Why critical race theory is vital

Résumé

To those who misunderstand the need for critical race theory, learning about and understanding the legacy of racism in Canada and the world is critical to our collective future.

Cole Gately The Hamilton Spectator Fri., Sept. 9, 2022

To those who misunderstand the need for critical race theory, learning about and understanding the legacy of racism in Canada and the world is critical to our collective future.

Without doubt systemic racism functions in Canada. The Truth and Reconciliation Commission’s report on Canada’s residential schools system, and the national inquiry into missing and murdered Indigenous women and girls demonstrate this fact. The Indian Act is one of the most racist pieces of legislation in the world. In 2021, the Canadian Ombuds Office reports, Indigenous women comprised half of the female federal prison population, while 32 per cent of the federal prison population is Indigenous despite making up only 5 per cent of the general population. Even though Black Canadians comprise only 3.5 per cent of Canada’s population, 7.2 per cent of the federal prison population is composed of Black people.

I would like to believe that readers of the news have enough of an inquiring mind to view these facts as an embedded problem inextricably connected to colonialism, intergenerational trauma, ongoing racism, misogyny, and the multiple documented failures of the Canadian justice system, the education system, among others.

I am pretty sure no one taught most readers about the abuses perpetrated by the Canadian government and the Church against innocent children in Canada’s name.
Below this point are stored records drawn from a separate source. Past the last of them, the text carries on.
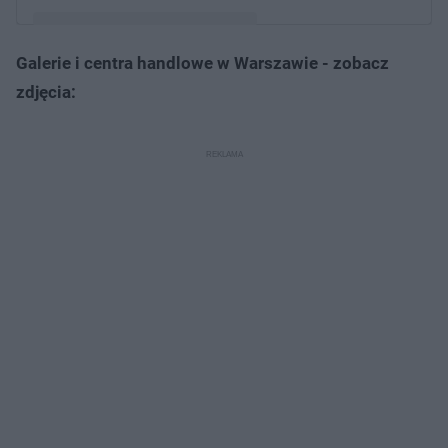
Galerie i centra handlowe w Warszawie - zobacz
Post udostępniony przez RP STORE (@roger_publishing)
zdjęcia: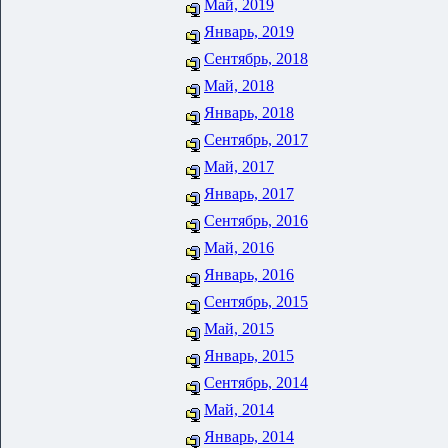
Май, 2019
Январь, 2019
Сентябрь, 2018
Май, 2018
Январь, 2018
Сентябрь, 2017
Май, 2017
Январь, 2017
Сентябрь, 2016
Май, 2016
Январь, 2016
Сентябрь, 2015
Май, 2015
Январь, 2015
Сентябрь, 2014
Май, 2014
Январь, 2014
I’d also bet that most people don’t know that the architects of South African Apartheid studied the Canadian reserve and residential schools system before exporting their learnings to South Africa. (Remember the worldwide boycott of Canada in the 1980s along with South African Apartheid? No? Me neither.) We are not taught this stuff and that’s a failure of our education system.
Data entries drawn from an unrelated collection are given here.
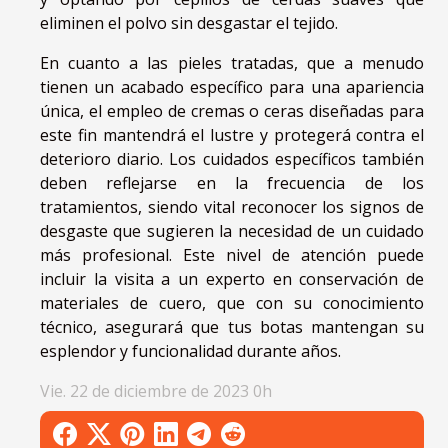
eliminen el polvo sin desgastar el tejido.
En cuanto a las pieles tratadas, que a menudo
tienen un acabado específico para una apariencia
única, el empleo de cremas o ceras diseñadas para
este fin mantendrá el lustre y protegerá contra el
deterioro diario. Los cuidados específicos también
deben reflejarse en la frecuencia de los
tratamientos, siendo vital reconocer los signos de
desgaste que sugieren la necesidad de un cuidado
más profesional. Este nivel de atención puede
incluir la visita a un experto en conservación de
materiales de cuero, que con su conocimiento
técnico, asegurará que tus botas mantengan su
esplendor y funcionalidad durante años.
Vie. 22 de diciembre de 2023 0h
There are similar systemic issues in health care: take the racism perpetrated by health care providers against Indigenous woman, Joyce Echaquan as she lay dying in a Quebec hospital; and the recent horrific assault of an Indigenous man by a Hamilton police officer. Our own Lyndon George, Executive Director of Hamilton Anti-Racism Resource Centre experienced racism in our local health care system.
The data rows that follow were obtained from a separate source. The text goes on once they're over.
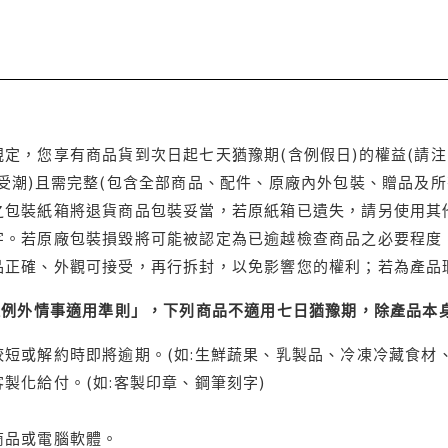
定，您享有商品貨到次日起七天猶豫期(含例假日)的權益(請
受潮)且需完整(包含全部商品、配件、原廠內外包裝、贈品及所
之包裝紙箱將退貨商品包裝妥當，若原紙箱已遺失，請另使用其
字。若原廠包裝損毀將可能被認定為已逾越檢查商品之必要程度，
品正確、外觀可接受，再行拆封，以免影響您的權利；若為產品
理例外情事適用準則」，下列商品不適用七日猶豫期，除產品本
短或解約時即將逾期。(如:生鮮蔬果、乳製品、冷凍冷藏食材、
製化給付。(如:客製印章、鋼筆刻字)
商品或電腦軟體。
Muslim Canadians and Hamiltonians have had to endure Islamophobic racism directed at their communities for years because of embedded stereotypes about religion, race, ethnicity, and gender. Just last year a Muslim family in London, Ont. was targeted and killed because of Islamophobia, and a local Muslim family was tormented, harassed, and threatened while out shopping in Ancaster.

To my knowledge, McMaster University has only ever had one female president, and never a president of colour. Mohawk College, despite its name, has never had an Indigenous president. Only in 2021 did Canada appoint an Indigenous Governor General. A well-known study from University of Toronto proved what so many of us already knew – that employers respond more favourably to people with European-sounding names. Neither of our hospital systems have been headed by a person of colour.

There are countless stereotypes perpetuated by our education system, our criminal justice system, our health care system, and I for one believe our only hope is that the adults of today and tomorrow know and recognize the legacy of racism.

For all these reasons and more, we need critical race theory. It is essential to preventing, curbing, and standing up to the racism that is embedded in our society’s institutions.

Resist being influenced by the divisive and false rhetoric of misguided, misinformed, and self-serving politicians and commentators. Go with your gut and ask yourself, ‘Can this possibly be true, in the face of overwhelming evidence to the contrary?’ Teaching our children the realities of the world instead of the skewed and sanitized version of history many Canadians learned growing up, is going to build resilient, caring communities. Racialized children already know the harsh realities of living in a society that refuses to acknowledge its history. It is time for those who have benefited from not being taught this legacy to remove the blinders, face reality and use the privilege and power that come with not ever having to endure racism, to end it.